An open API service indexing awesome lists of open source software.

https://github.com/alvarocavalcante/airflow-custom-deferrable-dataflow-operator

Start your Dataflow jobs execution directly from the Triggerer without going to the Worker!
https://github.com/alvarocavalcante/airflow-custom-deferrable-dataflow-operator

airflow airflow-dags airflow-operators dags data-engineering dataflow gcp python python3

Last synced: 27 days ago
JSON representation

Start your Dataflow jobs execution directly from the Triggerer without going to the Worker!

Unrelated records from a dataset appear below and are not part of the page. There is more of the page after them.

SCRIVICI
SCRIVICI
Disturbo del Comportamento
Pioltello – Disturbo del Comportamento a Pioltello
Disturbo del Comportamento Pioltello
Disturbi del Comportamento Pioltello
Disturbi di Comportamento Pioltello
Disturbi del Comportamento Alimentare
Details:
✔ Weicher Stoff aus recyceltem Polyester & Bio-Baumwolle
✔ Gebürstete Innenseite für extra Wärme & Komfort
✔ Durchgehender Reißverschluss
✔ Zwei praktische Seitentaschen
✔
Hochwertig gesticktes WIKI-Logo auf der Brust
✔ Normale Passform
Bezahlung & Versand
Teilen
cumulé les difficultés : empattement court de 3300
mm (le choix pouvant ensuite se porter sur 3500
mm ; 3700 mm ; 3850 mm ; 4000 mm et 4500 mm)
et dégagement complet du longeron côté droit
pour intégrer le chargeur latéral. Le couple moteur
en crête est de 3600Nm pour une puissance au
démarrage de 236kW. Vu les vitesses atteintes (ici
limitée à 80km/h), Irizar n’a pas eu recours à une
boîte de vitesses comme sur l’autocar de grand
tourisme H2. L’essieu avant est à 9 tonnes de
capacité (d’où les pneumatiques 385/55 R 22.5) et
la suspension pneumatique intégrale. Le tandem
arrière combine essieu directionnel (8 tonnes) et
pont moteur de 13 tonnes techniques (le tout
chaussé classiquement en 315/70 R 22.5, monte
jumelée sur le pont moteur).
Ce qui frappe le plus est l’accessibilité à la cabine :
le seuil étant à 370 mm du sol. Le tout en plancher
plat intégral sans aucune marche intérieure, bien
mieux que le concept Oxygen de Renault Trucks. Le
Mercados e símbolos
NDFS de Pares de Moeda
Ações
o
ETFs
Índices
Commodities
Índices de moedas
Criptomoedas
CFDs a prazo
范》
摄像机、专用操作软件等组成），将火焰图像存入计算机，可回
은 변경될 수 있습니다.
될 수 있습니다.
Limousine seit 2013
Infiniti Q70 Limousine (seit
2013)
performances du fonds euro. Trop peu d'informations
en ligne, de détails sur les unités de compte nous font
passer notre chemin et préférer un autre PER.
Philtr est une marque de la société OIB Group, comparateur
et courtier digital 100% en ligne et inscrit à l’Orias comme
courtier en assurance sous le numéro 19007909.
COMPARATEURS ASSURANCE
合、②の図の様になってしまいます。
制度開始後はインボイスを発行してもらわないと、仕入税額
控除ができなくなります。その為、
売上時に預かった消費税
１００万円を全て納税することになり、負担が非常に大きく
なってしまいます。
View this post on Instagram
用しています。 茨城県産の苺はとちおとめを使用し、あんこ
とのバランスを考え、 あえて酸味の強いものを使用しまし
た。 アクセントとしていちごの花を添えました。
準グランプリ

Awesome Lists containing this project

README

          

# Airflow Custom Deferrable Dataflow Operator
**Trigger Different: Cut Your AirFlow Costs By Starting From Triggerer!**

Use this simple Airflow Operator to start your Dataflow jobs execution directly from the Triggerer without going to the Worker!

# Contents

- [How it works](#how)
- [Installation](#installation)
- [Usage](#usage)
- [Contribute](#contribute)

# How It Works
The main idea of this approach is to start the task instance execution [directly on the Triggerer](https://airflow.apache.org/docs/apache-airflow/stable/authoring-and-scheduling/deferring.html#triggering-deferral-from-task-start) component, bypassing the worker entirely.

This strategy is effective because, in this case, the only action the operator performs is making an HTTP request to start the external processing service and waiting for the job to complete.

For this reason, we can leverage the async design of the Triggerer for this execution, significantly reducing resource consumption. By using this architecture, the Airflow task execution proccess will be something like the following:

![airflow_diagram](assets/airflow_diagram.png)

To know more about how the tool works, check out the Medium article.

# Installation
The installation process will depend on your cloud provider or how you have set up your environment.

Regarding [Google Cloud Composer](https://cloud.google.com/composer?hl=en), for example, the **DAGs folder** is not synchronized with the Airflow Triggerer, as stated in the [documentation](https://cloud.google.com/composer/docs/composer-2/troubleshooting-triggerer#trigger_class_not_found).

Consequently, just uploading your code to the DAGs folder will not work, and you'll likely face an error like this: ```ImportError: Module "PACKAGE_NAME" does not define a "CLASS_NAME" attribute/class```

In this case, it's necessary to [import the missing code from PyPI](https://cloud.google.com/composer/docs/composer-2/install-python-dependencies), meaning that you'll need to install the operator/trigger as a new library.

To do so, you can use the following command:

```bash
pip install custom-deferrable-dataflow-operator
```

# Usage
After installing the library, you can successfully import and use the operator in your Airflow DAGs, as shown below:

```python
from deferrable_dataflow_operator import DeferrableDataflowOperator

dataflow_triggerer_job = DeferrableDataflowOperator(
trigger_kwargs={
"project_id": GCP_PROJECT_ID,
"region": GCP_REGION,
"body": {
"job_name": MY_JOB_NAME,
"parameters": {
"dataflow-parameters": MY_PARAMETERS
},
"environment": {**dataflow_env_vars},
"container_spec_gcs_path": TEMPLATE_GCS_PATH,
}
},
start_from_trigger=True,
task_id=MY_TASK_ID
)
```
In the ```trigger_kwargs``` parameter, it's important to specify your GCP project ID and region. The ```body``` parameter, on the other hand, should contain all the relevant information for your Dataflow job, as stated in the [official documentation](https://cloud.google.com/python/docs/reference/dataflow/latest/google.cloud.dataflow_v1beta3.types.LaunchFlexTemplateParameter).

# Contributing
This project is open to contributions! If you want to collaborate to improve the operator, please follow these steps:

1. Open a new issue to discuss the feature or bug you want to address.
2. Once approved, fork the repository and create a new branch.
3. Implement the changes.
4. Create a pull request with a detailed description of the changes.